En effet, si on nous prête, c’est bien parce que l’on sait que nous pouvons rembourser. Aucun créancier ne prête à quelqu’un dont l’insolvabilité est avérée ou même constatée. Cela signifie que, bien que nous ne disposions pas de devises, nous restons solvables. Dès lors, le remboursement est adossé sur les matières premières.

Le SERVICE de la dette, une manne pour les KLEPTOCRATES

Nous entendons souvent des leaders d’opinion brandir  l’argument de préservation de nos ressources, pour justifier les « révolutions » que nous observons dans certains pays. Le logiciel d’exploitation de nos ressources a été modifié depuis fort longtemps.  A travers le paiement interminable des intérêts, les services de la dette perpétuent le système, d’autant plus que le montant exact de la dette du pays relève l’occultisme. Cette situation floue et confuse est très  intéressante  pour les kleptocrates qui se servent à profusion.

LA SOLUTION ?

SORTIR ABSOLUMENT DU CYCLE DE L’ENDETTEMENT

   . Ce sera l’objet de notre prochaine contribution

Joseph Marie Eloundou

Consultant Senior

 

[1] Une des premières Banque camerounaise à 100%, entrée en banqueroute au début des années 90. Elle avait bénéficié d’une subvention de l’ONCPB, d’un montant de 106.750.000 FCFA.
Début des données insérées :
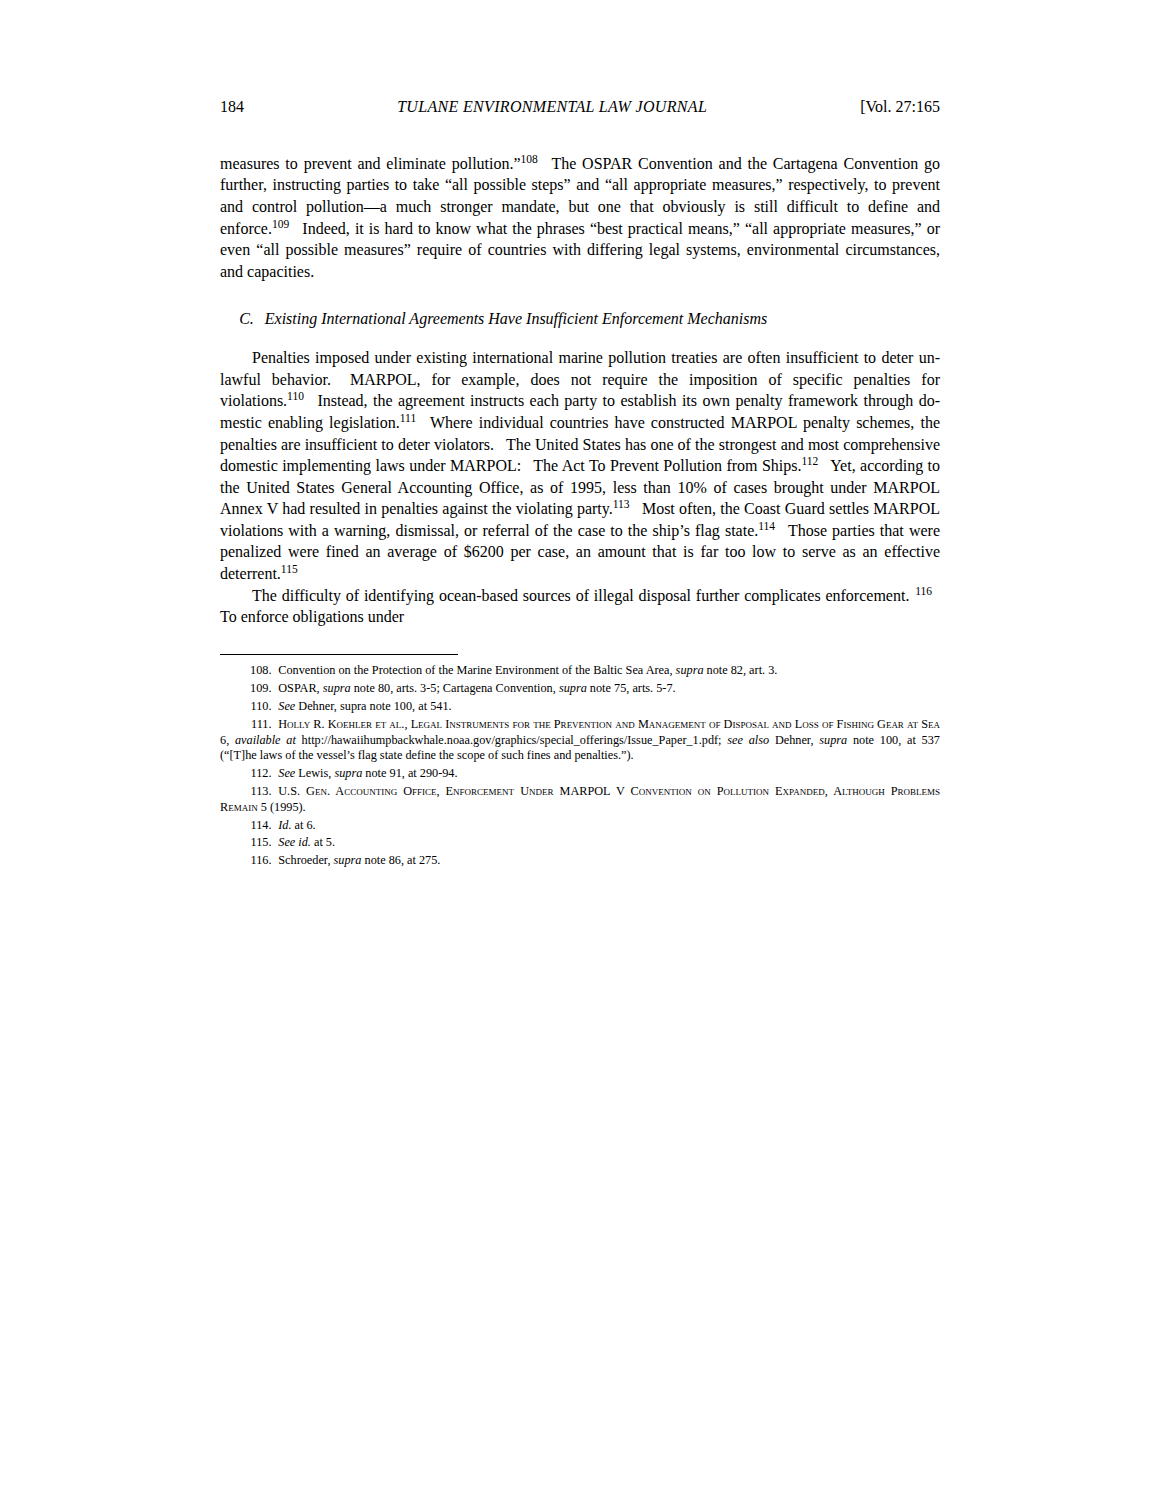184 TULANE ENVIRONMENTAL LAW JOURNAL [Vol. 27:165
measures to prevent and eliminate pollution.”108  The OSPAR Convention and the Cartagena Convention go further, instructing parties to take “all possible steps” and “all appropriate measures,” respectively, to prevent and control pollution—a much stronger mandate, but one that obviously is still difficult to define and enforce.109  Indeed, it is hard to know what the phrases “best practical means,” “all appropriate measures,” or even “all possible measures” require of countries with differing legal systems, environmental circumstances, and capacities.
C. Existing International Agreements Have Insufficient Enforcement Mechanisms
Penalties imposed under existing international marine pollution treaties are often insufficient to deter unlawful behavior.  MARPOL, for example, does not require the imposition of specific penalties for violations.110  Instead, the agreement instructs each party to establish its own penalty framework through domestic enabling legislation.111  Where individual countries have constructed MARPOL penalty schemes, the penalties are insufficient to deter violators.  The United States has one of the strongest and most comprehensive domestic implementing laws under MARPOL:  The Act To Prevent Pollution from Ships.112  Yet, according to the United States General Accounting Office, as of 1995, less than 10% of cases brought under MARPOL Annex V had resulted in penalties against the violating party.113  Most often, the Coast Guard settles MARPOL violations with a warning, dismissal, or referral of the case to the ship’s flag state.114  Those parties that were penalized were fined an average of $6200 per case, an amount that is far too low to serve as an effective deterrent.115
The difficulty of identifying ocean-based sources of illegal disposal further complicates enforcement. 116  To enforce obligations under
Convention on the Protection of the Marine Environment of the Baltic Sea Area, supra note 82, art. 3.
OSPAR, supra note 80, arts. 3-5; Cartagena Convention, supra note 75, arts. 5-7.
See Dehner, supra note 100, at 541.
Holly R. Koehler et al., Legal Instruments for the Prevention and Management of Disposal and Loss of Fishing Gear at Sea 6, available at http://hawaiihumpbackwhale.noaa.gov/graphics/special_offerings/Issue_Paper_1.pdf; see also Dehner, supra note 100, at 537 (“[T]he laws of the vessel’s flag state define the scope of such fines and penalties.”).
See Lewis, supra note 91, at 290-94.
U.S. Gen. Accounting Office, Enforcement Under MARPOL V Convention on Pollution Expanded, Although Problems Remain 5 (1995).
Id. at 6.
See id. at 5.
Schroeder, supra note 86, at 275.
[2] Bien d’autres Banques et Fonds (tous liquidés) avaient bénéficié des mêmes faveurs. Ce sont notamment : la STANDARD BANK : 70.000.000 FCFA ; le FONADER 30.milliards ;

[3] Fonds Monétaire International.

[4] C'était des recettes que l'on appliquait presqu'indifféremment à toutes les économies en crise et sous le contrôle du FMI.

[5] Au cours des processus d'ajustement sur donne quelques bouffées d'oxygène au pays qui est dans le piège de l'ajustement, des perfusions pour le maintenir dans un état végétatif et dépendant.

[6] Le Cameroun était passé de pays à revenu intermédiaire à Pays Pauvre très Endetté (PPTE). Pour accéder et « bénéficier » du soutien économique de l'Initiative PPTE, il fallait plus courageusement successivement les Etapes du point de Décision (1997-2000) ; du Point d'Achèvement 2000 à 2006.